- [Dataset content]
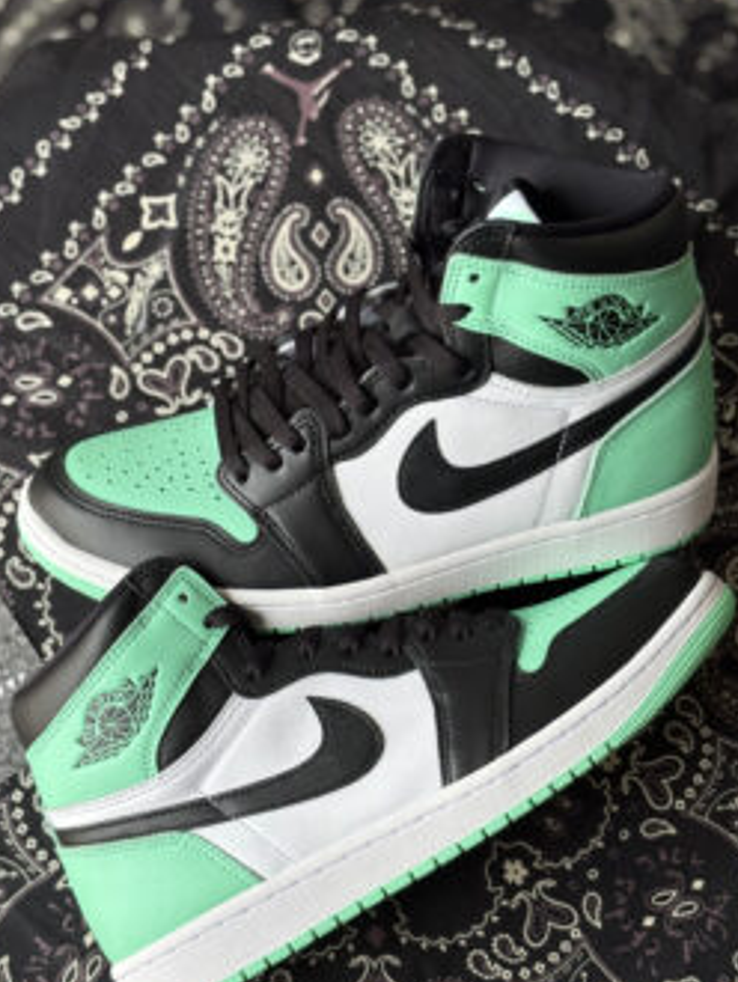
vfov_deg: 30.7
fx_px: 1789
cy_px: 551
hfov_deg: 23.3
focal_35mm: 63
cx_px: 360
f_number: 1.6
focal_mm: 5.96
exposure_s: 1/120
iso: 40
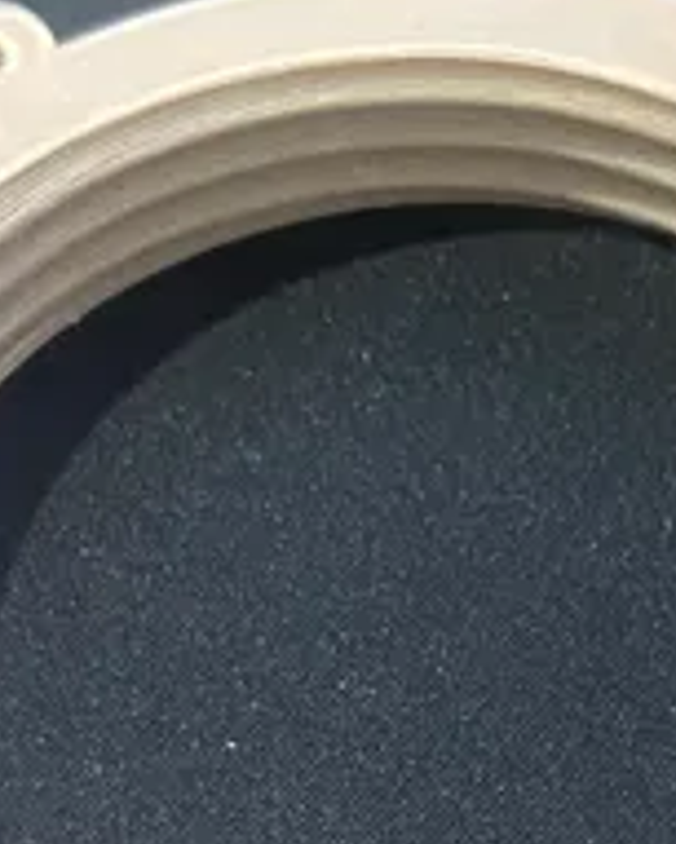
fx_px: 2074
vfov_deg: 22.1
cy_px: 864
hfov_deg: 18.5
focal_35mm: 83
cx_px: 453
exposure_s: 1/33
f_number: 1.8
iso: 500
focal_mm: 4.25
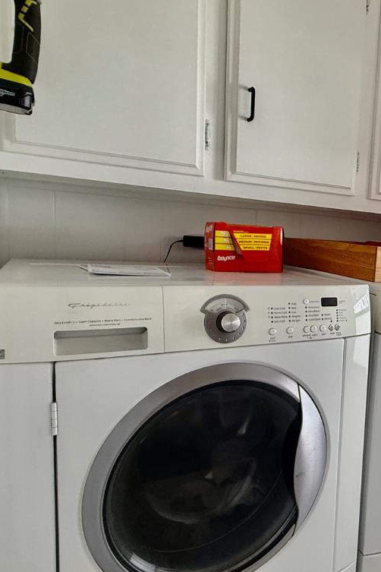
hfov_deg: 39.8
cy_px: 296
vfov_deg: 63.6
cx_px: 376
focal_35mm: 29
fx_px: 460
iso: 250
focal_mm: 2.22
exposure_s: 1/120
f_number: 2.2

- [Task item] Exclude all images and retype the data precisely.

- [Answer below]
vfov_deg: 30.7
fx_px: 1789
cy_px: 551
hfov_deg: 23.3
focal_35mm: 63
cx_px: 360
f_number: 1.6
focal_mm: 5.96
exposure_s: 1/120
iso: 40
fx_px: 2074
vfov_deg: 22.1
cy_px: 864
hfov_deg: 18.5
focal_35mm: 83
cx_px: 453
exposure_s: 1/33
f_number: 1.8
iso: 500
focal_mm: 4.25
hfov_deg: 39.8
cy_px: 296
vfov_deg: 63.6
cx_px: 376
focal_35mm: 29
fx_px: 460
iso: 250
focal_mm: 2.22
exposure_s: 1/120
f_number: 2.2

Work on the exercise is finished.